And bad things happened because the gods were against you or certain spirits had it out for you?

Yes, you had done something to offend a god or spirit. However, it was not originally a moral lapse. That's an idea you see as societies get more complex. When you have a small group of hunter-gatherers, a robust moral system is not a big challenge. Everyone knows everybody, so it's hard to conceal anything you steal. If you mess with somebody too much, there will be payback. Moral regulation is not a big problem in a simple society. But as society got more complex with the invention of agriculture and writing, morality did become a challenge. Religion filled that gap.

But it's easier to explain why bad things happen in these older religions. You can attribute it to an angry spirit. It's harder to explain evil if there's an all-powerful, all-loving God.

The problem of evil is a product of modern religion. If you believe in an omnipotent and infinitely good God, then evil is a problem. If God is really good -- and can do anything He or She wants -- why do innocent people suffer? If you've got a religion in which the gods are not especially good in the first place, or they're not omnipotent, then evil is not a problem.

Why did monotheism first develop?

My explanation for Abrahamic monotheism is different from the standard one.
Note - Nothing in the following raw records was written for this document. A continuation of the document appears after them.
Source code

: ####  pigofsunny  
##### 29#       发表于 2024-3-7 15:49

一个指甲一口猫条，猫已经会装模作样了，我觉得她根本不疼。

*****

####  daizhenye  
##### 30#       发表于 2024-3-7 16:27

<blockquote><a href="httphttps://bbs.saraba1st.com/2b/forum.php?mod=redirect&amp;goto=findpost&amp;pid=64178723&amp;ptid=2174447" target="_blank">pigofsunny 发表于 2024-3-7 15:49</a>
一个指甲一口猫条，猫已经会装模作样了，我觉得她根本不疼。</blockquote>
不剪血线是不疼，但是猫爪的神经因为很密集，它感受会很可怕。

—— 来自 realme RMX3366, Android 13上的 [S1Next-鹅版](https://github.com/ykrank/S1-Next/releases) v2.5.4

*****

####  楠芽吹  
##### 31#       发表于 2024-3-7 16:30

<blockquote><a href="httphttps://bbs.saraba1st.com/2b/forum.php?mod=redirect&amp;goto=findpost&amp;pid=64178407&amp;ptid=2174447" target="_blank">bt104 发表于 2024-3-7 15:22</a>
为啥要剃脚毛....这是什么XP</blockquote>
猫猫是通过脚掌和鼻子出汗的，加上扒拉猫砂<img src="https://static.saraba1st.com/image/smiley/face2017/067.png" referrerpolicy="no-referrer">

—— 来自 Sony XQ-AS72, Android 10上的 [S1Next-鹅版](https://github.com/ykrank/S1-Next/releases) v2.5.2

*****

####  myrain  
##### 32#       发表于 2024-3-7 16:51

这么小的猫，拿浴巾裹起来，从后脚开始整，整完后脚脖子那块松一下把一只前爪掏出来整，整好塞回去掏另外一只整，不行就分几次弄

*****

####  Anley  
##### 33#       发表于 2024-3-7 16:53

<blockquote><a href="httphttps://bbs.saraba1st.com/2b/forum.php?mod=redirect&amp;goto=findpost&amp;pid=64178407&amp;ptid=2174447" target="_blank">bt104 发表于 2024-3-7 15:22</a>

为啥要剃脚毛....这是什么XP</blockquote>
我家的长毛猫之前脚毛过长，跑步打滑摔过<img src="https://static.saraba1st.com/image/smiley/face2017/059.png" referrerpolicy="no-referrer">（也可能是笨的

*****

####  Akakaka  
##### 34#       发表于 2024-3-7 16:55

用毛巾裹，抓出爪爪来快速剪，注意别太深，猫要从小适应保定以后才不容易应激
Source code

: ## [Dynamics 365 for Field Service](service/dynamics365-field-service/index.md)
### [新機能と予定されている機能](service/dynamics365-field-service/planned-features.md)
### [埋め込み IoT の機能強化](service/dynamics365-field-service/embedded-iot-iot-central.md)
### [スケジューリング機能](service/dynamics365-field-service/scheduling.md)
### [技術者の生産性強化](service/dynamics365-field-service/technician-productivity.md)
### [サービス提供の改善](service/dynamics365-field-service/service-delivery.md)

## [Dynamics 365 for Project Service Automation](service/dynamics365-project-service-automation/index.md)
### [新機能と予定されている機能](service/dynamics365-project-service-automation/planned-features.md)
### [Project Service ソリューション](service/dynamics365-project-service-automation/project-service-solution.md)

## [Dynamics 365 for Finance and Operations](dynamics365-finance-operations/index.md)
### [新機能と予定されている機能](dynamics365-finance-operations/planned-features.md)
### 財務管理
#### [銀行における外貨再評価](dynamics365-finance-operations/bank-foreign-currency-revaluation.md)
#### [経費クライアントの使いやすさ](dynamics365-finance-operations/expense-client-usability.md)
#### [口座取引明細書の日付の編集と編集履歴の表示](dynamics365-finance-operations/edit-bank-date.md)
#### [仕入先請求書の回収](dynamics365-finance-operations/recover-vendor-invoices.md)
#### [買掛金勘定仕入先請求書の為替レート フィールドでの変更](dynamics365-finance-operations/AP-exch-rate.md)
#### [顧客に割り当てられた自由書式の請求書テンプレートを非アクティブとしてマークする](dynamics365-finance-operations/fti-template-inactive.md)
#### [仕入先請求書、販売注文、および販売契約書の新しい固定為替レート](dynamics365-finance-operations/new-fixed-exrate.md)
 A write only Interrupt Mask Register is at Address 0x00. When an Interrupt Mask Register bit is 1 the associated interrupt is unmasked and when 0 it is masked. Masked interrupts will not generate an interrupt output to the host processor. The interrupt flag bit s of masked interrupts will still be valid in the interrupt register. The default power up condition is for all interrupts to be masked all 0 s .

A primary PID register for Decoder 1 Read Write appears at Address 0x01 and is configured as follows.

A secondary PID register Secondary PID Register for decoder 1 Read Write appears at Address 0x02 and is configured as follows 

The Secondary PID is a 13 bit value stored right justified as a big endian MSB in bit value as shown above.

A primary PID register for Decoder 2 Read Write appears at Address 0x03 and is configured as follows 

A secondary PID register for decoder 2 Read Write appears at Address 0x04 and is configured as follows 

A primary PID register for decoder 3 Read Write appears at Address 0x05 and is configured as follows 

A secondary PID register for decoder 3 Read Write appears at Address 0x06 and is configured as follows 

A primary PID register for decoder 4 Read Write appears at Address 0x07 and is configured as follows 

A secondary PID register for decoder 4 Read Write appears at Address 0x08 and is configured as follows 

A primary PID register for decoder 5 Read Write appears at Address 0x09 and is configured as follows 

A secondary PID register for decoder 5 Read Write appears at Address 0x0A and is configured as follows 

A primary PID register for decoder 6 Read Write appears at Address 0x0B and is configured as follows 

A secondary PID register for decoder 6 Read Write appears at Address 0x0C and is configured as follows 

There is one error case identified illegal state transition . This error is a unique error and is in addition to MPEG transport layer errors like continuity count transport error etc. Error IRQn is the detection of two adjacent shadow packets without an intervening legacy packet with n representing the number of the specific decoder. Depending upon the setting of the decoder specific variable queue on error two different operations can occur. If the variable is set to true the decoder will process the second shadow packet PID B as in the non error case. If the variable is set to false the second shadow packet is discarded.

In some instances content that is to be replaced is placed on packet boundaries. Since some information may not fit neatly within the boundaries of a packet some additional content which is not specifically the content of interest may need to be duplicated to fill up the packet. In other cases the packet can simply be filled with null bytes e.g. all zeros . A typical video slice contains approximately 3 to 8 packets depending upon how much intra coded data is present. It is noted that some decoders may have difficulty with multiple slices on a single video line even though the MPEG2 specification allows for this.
I believe it emerged later than most people think -- in the 6th century BCE, when Israelite elites were exiled by the Babylonians who conquered them. The spirit of monotheism was originally a lot less sunny and benign than people claim. Morally, it got better, but at its birth, monotheism was fundamentally about retribution.
Israel was a small nation in a bad neighborhood that got kicked around. This culminated in the exile, which was humiliating. It dispossessed the Israelites. It's not crazy to compare the mind-set of the Israelites then to the mind-set of today's Palestinians, who feel humiliated and dispossessed. This kind of mind-set brings out the belligerence in a religion. You see that in the Book of Isaiah, thought to be written by so-called Second Isaiah. These are the earliest scriptures in the Bible that are clearly monotheistic. You get the sense that monotheism is about punishing the various nations that have persecuted Israel.

So you see a connection between the political power of a people and the god they believed in?

In ancient times, there was always a close association between politics and gods. The victor of a war was always the nation whose god beat the other god. But the specific political dynamic that monotheism reflected at its birth was Israel's desire to punish other nations by denying the very existence of their gods, and also envisioning a day when Israel's god, Yahweh, would actually subjugate those nations.

Does Yahweh become a tool for Israelite kings to consolidate power?

You see that especially with King Josiah. Israel was polytheistic for a lot longer than most people think. A lot of things factored into its movement toward monotheism. One was a king who wanted to eliminate domestic political rivals. Those political rivals would have claimed access to various gods other than Yahweh, so King Josiah wanted to eliminate them. He killed some of them and also made it illegal to worship their gods. That gets you to the brink of monotheism. I think the exile pushes you over. You have a very belligerent, exclusive monotheism, whose very purpose is to exclude other nations from this privileged circle of God's most favored people.